Alla fine delle utopie
Solivo e assorto, La casa sul mare celebra di nuovo quell'unione così fertile offrendo un momento di raccoglimento che fa il punto del mondo. Un intermezzo assolato che misura precisamente lo stato della classe operaia, incarnata nel film dalle figure genitoriali, costrette all'immobilità o addirittura suicidate. Il suo sguardo e il suo cast di accoliti riparano a Méjan per vegliare una coscienza che si è spenta. Quella di un padre e di una nazione che ha perduto l'intenzione del volo e l'apertura al nuovo. La sua umanità, bastonata ma battagliera, ha smarrito con lo slancio e l'azione, la certezza di essere l'homme bien. Fedele ai suoi interrogativi e alla sua collera, Guédiguian ribadisce la morte delle utopie rivoluzionarie e di una fraternité che manca crudelmente al mondo ma poi l'inaspettato accade. Il film, con la sua aria mesta di addio e disillusione, prende improvvisamente (e letteralmente) un gusto di 'marmellata' che lo conduce dove nessuno lo aspettava. Se le opere del passato, da cui l'autore pesca uno struggente brano lirico, erano marcate da una bellezza che tende alla radicalità estetica, alla spontaneità delle emozioni, a quella grazia inaudita che nasce tra il vigore solare della giovinezza e la melanconia che già la avvince, i lavori recenti indicano una fase riflessiva che riafferma il suo décor, i suoi attori, i suoi ruoli.
(Marzia Gandolfi, mymovies.it)

La resistenza
Se è vero – come diceva Truffaut – che ogni regista gira sempre lo stesso film, per Guédiguian la cosa è ancora più vera. E non perché le trame dei suoi film si somiglino o perché attori e ambientazione siano quasi sempre le stesse. Ma perché dentro l’intimità del suo cinema è racchiusa una visione del mondo che in tanti anni non è mai cambiata. L’onestà dello sguardo, – in un regista che assomiglia come pochi altri al cinema che fa – non ha mai mutato la prospettiva e il punto di vista sulle cose.
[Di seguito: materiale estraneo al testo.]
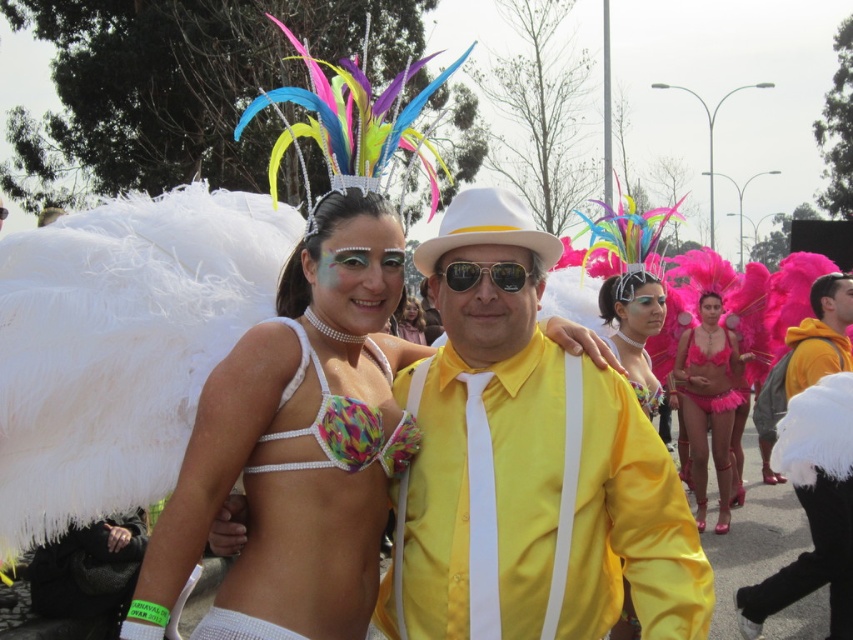
Is yellow satin shirt at center positioned before matte pink bikini at center?

Yes, it is.

You are a GUI agent. You are given a task and a screenshot of the screen. Output one action in this format:
    pyautogui.click(x=<x>, y=<y>)
    Task: Click on the yellow satin shirt at center
    
    Given the screenshot: What is the action you would take?
    pyautogui.click(x=529, y=470)

Based on the photo, can you confirm if yellow satin suit at center is bigger than fuzzy pink bikini at center?

No, yellow satin suit at center is not bigger than fuzzy pink bikini at center.

Is point (817, 532) closer to camera compared to point (698, 358)?

Yes, point (817, 532) is in front of point (698, 358).

At what (x,y) coordinates should I click in order to perform the action: click on yellow satin suit at center. Please return your answer as a coordinate pair (x, y). The width and height of the screenshot is (853, 640). Looking at the image, I should click on click(x=814, y=464).

The image size is (853, 640). Find the location of `yellow satin suit at center`. yellow satin suit at center is located at coordinates (814, 464).

Is yellow satin shirt at center to the right of matte pink feathers at center from the viewer's perspective?

Incorrect, yellow satin shirt at center is not on the right side of matte pink feathers at center.

How much distance is there between yellow satin shirt at center and matte pink feathers at center?

A distance of 6.16 feet exists between yellow satin shirt at center and matte pink feathers at center.

Does point (433, 394) lie behind point (640, 344)?

No, it is not.

The image size is (853, 640). Identify the location of yellow satin shirt at center. (529, 470).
La dimensione politica, in La casa sul mare, ha lo stesso rigore dei primissimi film del regista e nonostante questo non appare per nulla superata. […] Guédiguian non pone i suoi personaggi contro gli eventi, non chiede loro di cambiare le cose. Ma li spinge ad assumere una consapevolezza. Semplicemente di accettare; accettare la morte di una figlia, la fine di una relazione o perfino la malattia del padre e il lento disgregarsi della comunità. Un’accettazione che non è però sinonimo di rassegnazione. Il regista ce lo dice molto bene che le cose cambieranno in peggio (gli speculatori che trasformeranno il borgo in una località turistica, l’esercito che probabilmente troverà i bambini e li metterà in orfanotrofio) e ce lo dice soffermandosi a descrivere la morte. Ma non una morte letterale – in fondo anche quella dei due vicini di casa che si suicidano insieme, sembra surreale, quasi fiabesca – ma la morte che sta intorno a tutto quanto, che pervade ogni immagine, ogni luogo, ogni raggio di luce.
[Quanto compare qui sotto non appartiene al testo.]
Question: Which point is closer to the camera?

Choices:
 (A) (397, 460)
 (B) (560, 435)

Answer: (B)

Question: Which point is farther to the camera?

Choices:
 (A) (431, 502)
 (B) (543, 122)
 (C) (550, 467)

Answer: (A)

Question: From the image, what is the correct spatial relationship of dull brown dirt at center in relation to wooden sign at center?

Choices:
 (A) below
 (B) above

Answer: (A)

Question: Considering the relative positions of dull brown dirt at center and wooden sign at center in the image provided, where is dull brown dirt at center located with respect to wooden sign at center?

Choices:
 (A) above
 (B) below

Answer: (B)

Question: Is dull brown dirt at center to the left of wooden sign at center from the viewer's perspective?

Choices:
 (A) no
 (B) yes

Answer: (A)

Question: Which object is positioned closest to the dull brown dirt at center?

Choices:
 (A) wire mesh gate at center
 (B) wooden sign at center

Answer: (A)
(Lorenzo Rossi, “Cineforum”, 10 aprile 2018)

Passato e presente
[…] il film è una sorta de Il grande freddo con migranti, in cui l’autore francese semina e dissemina i suoi topoi poetici: classe operaia e anziani, migranti e sessantottini, famiglia e mondo, amicizia e amore, miscelati con empatia, affabilità e, sì, speranza. Non mancano stucchevolezze e velleità ideologiche, ci mancherebbe, ma le cose belle sono di più: l’attrice Angela che cede alle tenere avances di un pescatore, il rivoluzionario Joseph imbrigliato tra giovane fidanzata (Anais Demoustier) e depressione, Armand il cuoco e la chioccia hanno una piacevole, contagiosa temperatura umana. E trasmettono una sconfinata fede nel potere, e nel piacere, del cinema. Fallibili ma vivi, piegati ma non domi, vecchi e però giovani: uomini e donne come i film, quelli che restano.